* **Job**
Pull out every line of the entries below that contains the word "captions". Only matches with the same capitalization count.

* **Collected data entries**

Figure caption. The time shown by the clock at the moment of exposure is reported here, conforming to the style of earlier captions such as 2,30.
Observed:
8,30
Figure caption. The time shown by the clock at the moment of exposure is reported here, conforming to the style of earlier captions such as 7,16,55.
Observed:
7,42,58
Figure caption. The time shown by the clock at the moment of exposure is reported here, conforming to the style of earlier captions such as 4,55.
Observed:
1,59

==

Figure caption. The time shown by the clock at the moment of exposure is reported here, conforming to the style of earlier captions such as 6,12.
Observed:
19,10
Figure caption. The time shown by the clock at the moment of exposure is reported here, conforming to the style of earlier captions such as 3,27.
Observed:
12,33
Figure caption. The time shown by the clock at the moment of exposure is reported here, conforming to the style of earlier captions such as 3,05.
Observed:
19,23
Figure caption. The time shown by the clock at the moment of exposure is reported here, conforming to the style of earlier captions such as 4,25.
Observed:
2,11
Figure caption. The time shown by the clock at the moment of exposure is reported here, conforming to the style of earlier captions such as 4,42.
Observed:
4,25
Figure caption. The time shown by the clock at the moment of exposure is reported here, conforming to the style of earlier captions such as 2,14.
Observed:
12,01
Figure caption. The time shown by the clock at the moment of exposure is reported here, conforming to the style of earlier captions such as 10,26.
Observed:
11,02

* **Full output**
Figure caption. The time shown by the clock at the moment of exposure is reported here, conforming to the style of earlier captions such as 2,30.
Figure caption. The time shown by the clock at the moment of exposure is reported here, conforming to the style of earlier captions such as 7,16,55.
Figure caption. The time shown by the clock at the moment of exposure is reported here, conforming to the style of earlier captions such as 4,55.
Figure caption. The time shown by the clock at the moment of exposure is reported here, conforming to the style of earlier captions such as 6,12.
Figure caption. The time shown by the clock at the moment of exposure is reported here, conforming to the style of earlier captions such as 3,27.
Figure caption. The time shown by the clock at the moment of exposure is reported here, conforming to the style of earlier captions such as 3,05.
Figure caption. The time shown by the clock at the moment of exposure is reported here, conforming to the style of earlier captions such as 4,25.
Figure caption. The time shown by the clock at the moment of exposure is reported here, conforming to the style of earlier captions such as 4,42.
Figure caption. The time shown by the clock at the moment of exposure is reported here, conforming to the style of earlier captions such as 2,14.
Figure caption. The time shown by the clock at the moment of exposure is reported here, conforming to the style of earlier captions such as 10,26.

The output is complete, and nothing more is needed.